McFall-Ngai, M., Hadfield, M. G., Bosch, T. C. G., Carey, H. V., Domazet-Lošo, T., Douglas, A. E., et al. (2013). Animals in a bacterial world, a new imperative for the life sciences. Proceedings of the National Academy of Sciences of the United States of America, 110(9), 3229-3236. doi:10.1073/pnas.1218525110.

Cite as: https://hdl.handle.net/11858/00-001M-0000-000E-F0E5-7

Abstract

In the last two decades, the widespread application of genetic and genomic approaches has revealed a bacterial world astonishing in its ubiquity and diversity. This review examines how a growing knowledge of the vast range of animal–bacterial interactions, whether in shared ecosystems or intimate symbioses, is fundamentally altering our understanding of animal biology.
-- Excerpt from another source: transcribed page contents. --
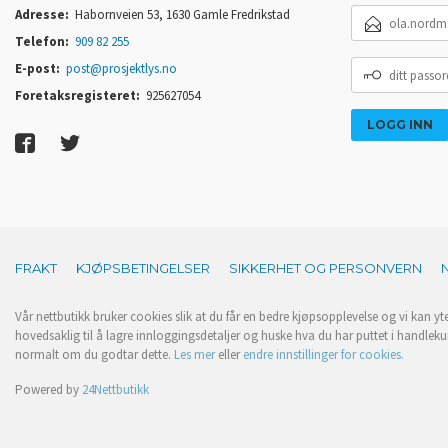
E-
Adresse:
Habornveien 53, 1630 Gamle Fredrikstad
POSTADRESSE
Telefon:
909 82 255
DITT
E-post:
post@prosjektlys.no
PASSORD
Foretaksregisteret:
925627054
FRAKT
KJØPSBETINGELSER
SIKKERHET OG PERSONVERN
Vår nettbutikk bruker cookies slik at du får en bedre kjøpsopplevelse og vi kan yt
hovedsaklig til å lagre innloggingsdetaljer og huske hva du har puttet i handleku
normalt om du godtar dette.
Les mer
eller
endre innstillinger for cookies.
Powered by
24Nettbutikk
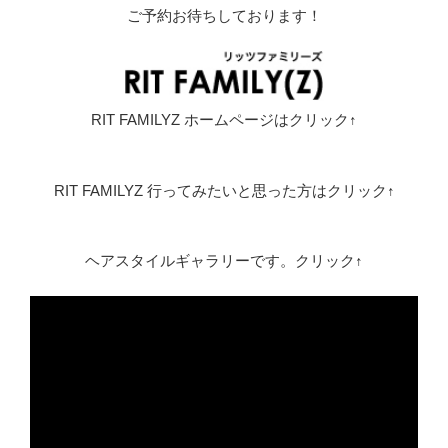
ご予約お待ちしております！
RIT FAMILYZ ホームページはクリック↑
RIT FAMILYZ 行ってみたいと思った方はクリック↑
ヘアスタイルギャラリーです。クリック↑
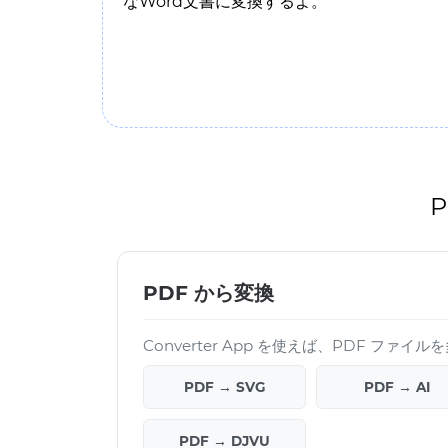
なWord文書に変換するよ。
PDF から変換
Converter App を使えば、PDF ファ
PDF → SVG
PDF → AI
PDF → DJVU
Specifically, we highlight recent technological and intellectual advances that have changed our thinking about five questions: how have bacteria facilitated the origin and evolution of animals; how do animals and bacteria affect each other’s genomes; how does normal animal development depend on bacterial partners; how is homeostasis maintained between animals and their symbionts; and how can ecological approaches deepen our understanding of the multiple levels of animal–bacterial interaction. As answers to these fundamental questions emerge, all biologists will be challenged to broaden their appreciation of these interactions and to include investigations of the relationships between and among bacteria and their animal partners as we seek a better understanding of the natural world.